4. Explanation of Pro Forma Adjustments
(A) Represents adjustments to reverse interest income on
Affiliated Mortgage Loans to NTS/LFII and NTS/VA recorded by
the Fund during 1996. As the Fund's Mortgage Notes Receivable
to these entities were converted to equity pursuant to the
Stock Purchase Agreements, no interest income would be
generated.
(B) Represents adjustments to reverse fees paid by NTS/VA to the
Fund. The fees were earned by the Fund in exchange for
stand-by letters of credit issued by the Fund on behalf of
NTS/VA and origination fees earned by the Fund regarding a
Temporary Mortgage Loan between the Fund and NTS/VA.
(C) Represents adjustment to reverse the amount incurred as an
Advisory Fee to NTS Advisory Corporation pursuant to the
Advisory Agreement. The Fund will conditionally not be subject
to the Advisory Agreement on a going forward basis but will be
responsible for actual general and administrative costs. Such
costs for 1996, if charged on an actual basis, would have
approximated the amount of the Advisory Fee incurred. As such,
a like amount has been included in Cost Reimbursements
Affiliate.
(D) The Management Agreements allow NTS Management to be the sole
and exclusive management agent of the Fund for the day-to-day
control and management of the business of the Fund including
(a) the continued operation of NTS/LFII and NTS/VA, (b) the
operations of the Lake Forest Country Club and the Fawn Lake
Country Club, (c) the operations of the Lake Forest Community
Association and the Fawn Lake Community Association and (d)

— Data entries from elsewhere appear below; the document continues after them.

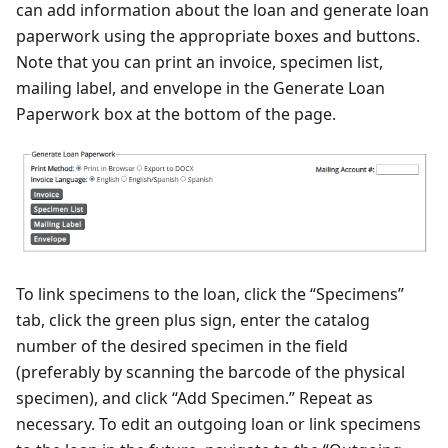
can add information about the loan and generate loan
paperwork using the appropriate boxes and buttons.
Note that you can print an invoice, specimen list,
mailing label, and envelope in the Generate Loan
Paperwork box at the bottom of the page.
To link specimens to the loan, click the “Specimens”
tab, click the green plus sign, enter the catalog
number of the desired specimen in the field
(preferably by scanning the barcode of the physical
specimen), and click “Add Specimen.” Repeat as
necessary. To edit an outgoing loan or link specimens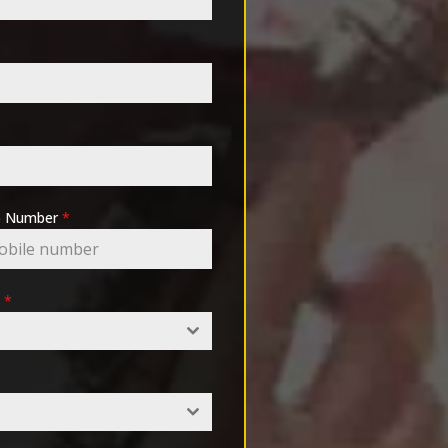
pp Number
*
e
*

the provision and/or sale of ancillary goods and services as
selected by NTS Management with respect to any of the
foregoing.
Represents adjustments to accrue an additional amount due by
NTS/LFII and NTS/VA for services by various NTS entities on
behalf of the projects. NTS/LFII and NTS/VA will now pay an
additional overhead reimbursement equal to 3.75% of revenues,
including any revenues generated by the Lake Forest Country
Club, and the Fawn Lake Country Club, as defined in the
Management Agreements which were included as an exhibit in the
Form 8-K filed by the Fund on January 14, 1998.

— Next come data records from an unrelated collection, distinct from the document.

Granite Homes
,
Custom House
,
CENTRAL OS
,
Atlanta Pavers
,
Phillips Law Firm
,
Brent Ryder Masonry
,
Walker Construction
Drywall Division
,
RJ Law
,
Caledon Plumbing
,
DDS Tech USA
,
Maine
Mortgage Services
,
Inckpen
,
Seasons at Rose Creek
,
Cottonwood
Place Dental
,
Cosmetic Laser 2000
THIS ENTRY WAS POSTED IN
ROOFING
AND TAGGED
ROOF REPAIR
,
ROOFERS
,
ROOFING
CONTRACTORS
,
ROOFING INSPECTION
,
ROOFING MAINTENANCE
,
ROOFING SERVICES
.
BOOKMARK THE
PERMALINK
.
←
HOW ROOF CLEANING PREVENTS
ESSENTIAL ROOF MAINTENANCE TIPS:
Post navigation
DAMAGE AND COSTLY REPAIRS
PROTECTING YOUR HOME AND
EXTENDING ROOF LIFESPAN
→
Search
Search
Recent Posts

(E) Represents adjustments to reverse approximately $390,000 of
the interest expense on Affiliated Mortgage Notes Payable
incurred by NTS/LFII and NTS/VA to the Fund during 1996.
<PAGE>
In addition, approximately $895,000 of interest previously
expensed by the Fund has been capitalized in these pro forma
financial statements as a part of the projects' development
cost. Subsequent to the acquisition of the stock of NTS/LFII
and NTS/VA by the Fund, but as part of the loan restructuring
process, the Fund's debt and the affiliated debt of each of
the projects was refinanced by obtaining development financing
from third party banks. As such, the interest expense on these
new loans will be capitalized as part of the development cost
of the projects in accordance with generally accepted
accounting principles.
(F) Represents adjustment to reverse the cost of certain fees paid
to the Fund by NTS/VA (see B above).
(G) Represents adjustment to reverse income tax provisions. The
combined results provided a taxable loss on a pro forma basis.
In accordance with Statement of Financial Accounting Standards
No. 109, "Accounting for Income Taxes", a deferred tax asset
would be recognized by the Fund. However, due to the
uncertainty of the Fund being able to realize this deferred
tax benefit, a reserve equal to the future tax benefit has
been assumed in these pro forma statements.